▶ Aim of the task: Keep each line of the material that includes "return", and leave out the rest.

▶ Source material:

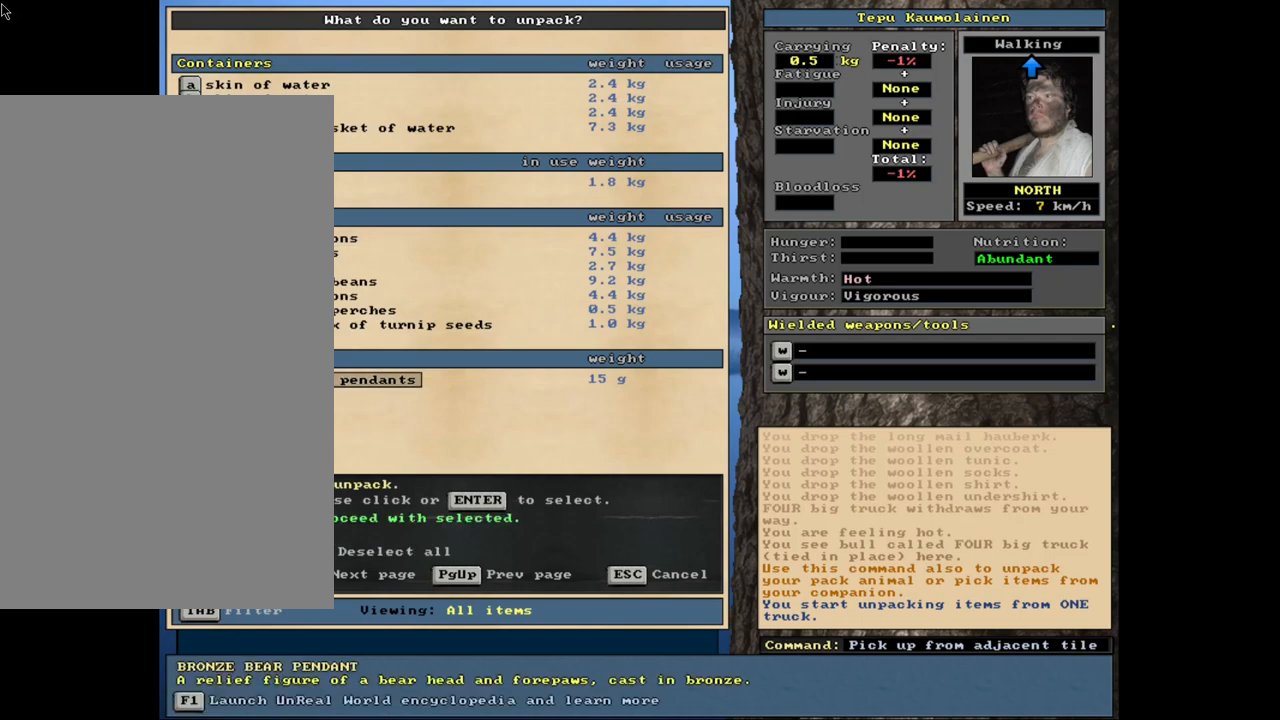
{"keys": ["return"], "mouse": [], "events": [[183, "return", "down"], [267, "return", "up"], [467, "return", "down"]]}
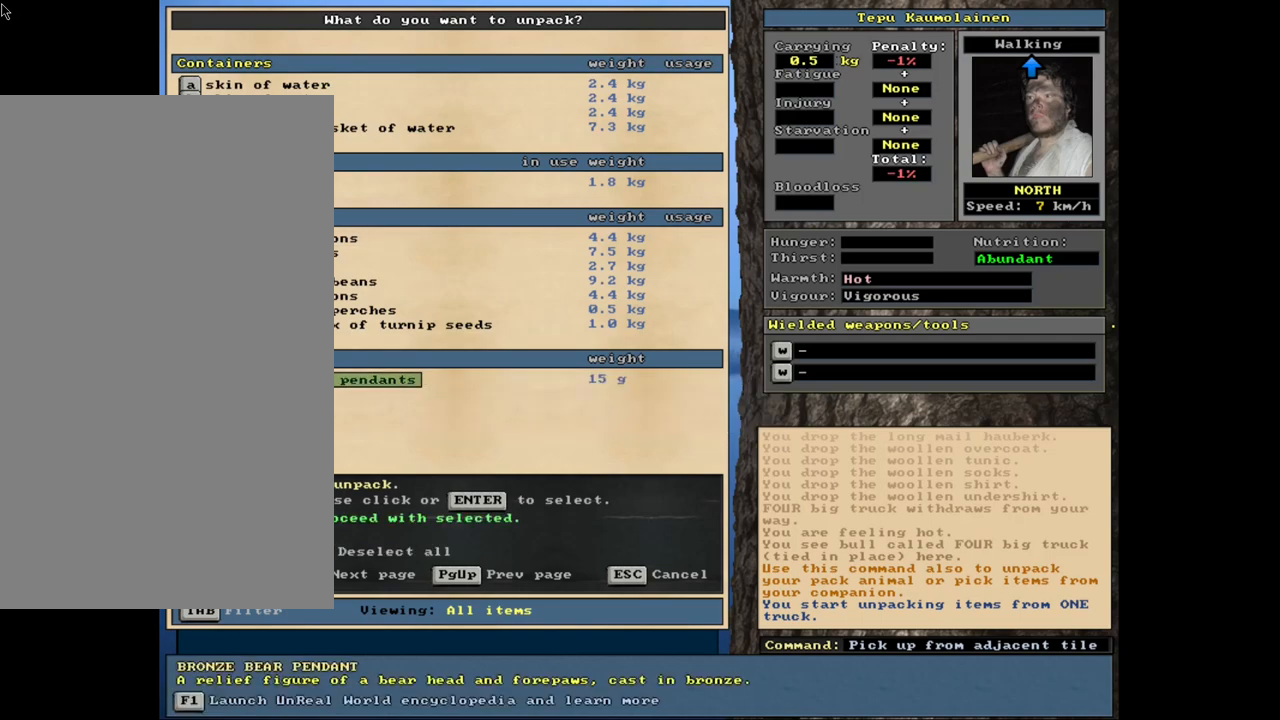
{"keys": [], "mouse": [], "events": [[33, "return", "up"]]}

==

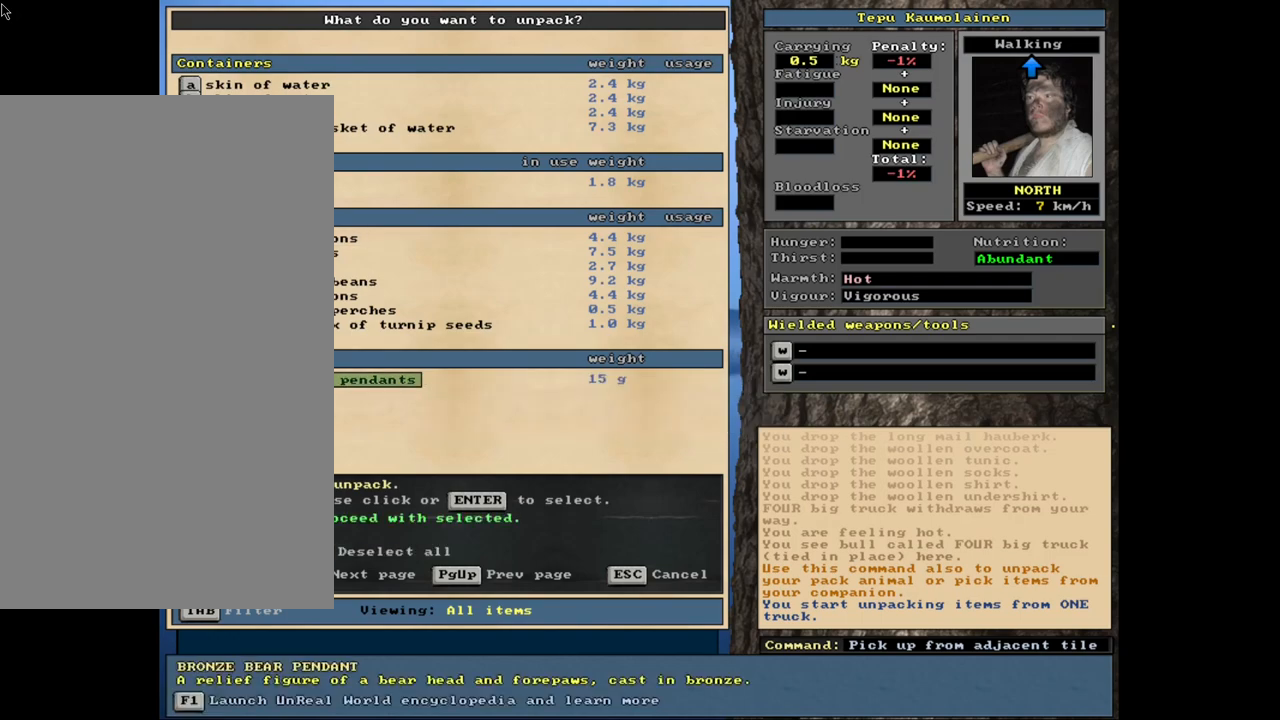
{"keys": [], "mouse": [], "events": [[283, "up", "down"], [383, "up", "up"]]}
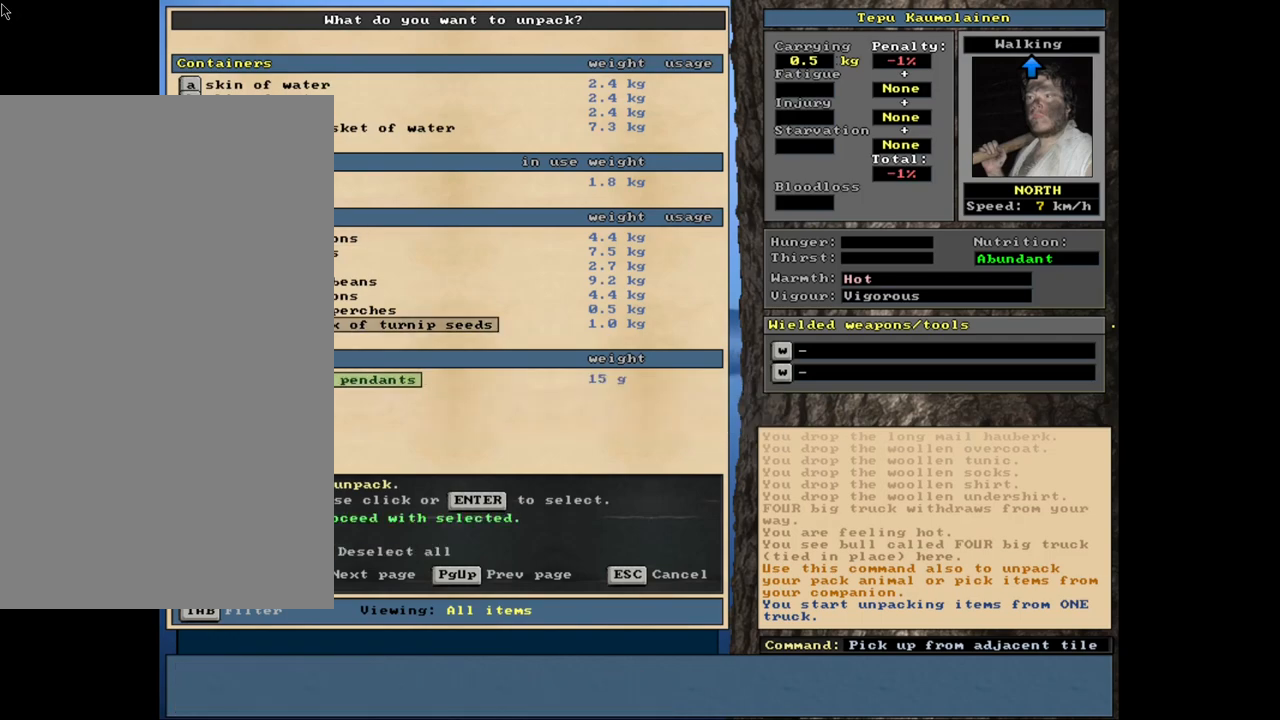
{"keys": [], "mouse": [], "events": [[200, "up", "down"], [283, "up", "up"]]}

▶ Written solution:
{"keys": ["return"], "mouse": [], "events": [[183, "return", "down"], [267, "return", "up"], [467, "return", "down"]]}
{"keys": [], "mouse": [], "events": [[33, "return", "up"]]}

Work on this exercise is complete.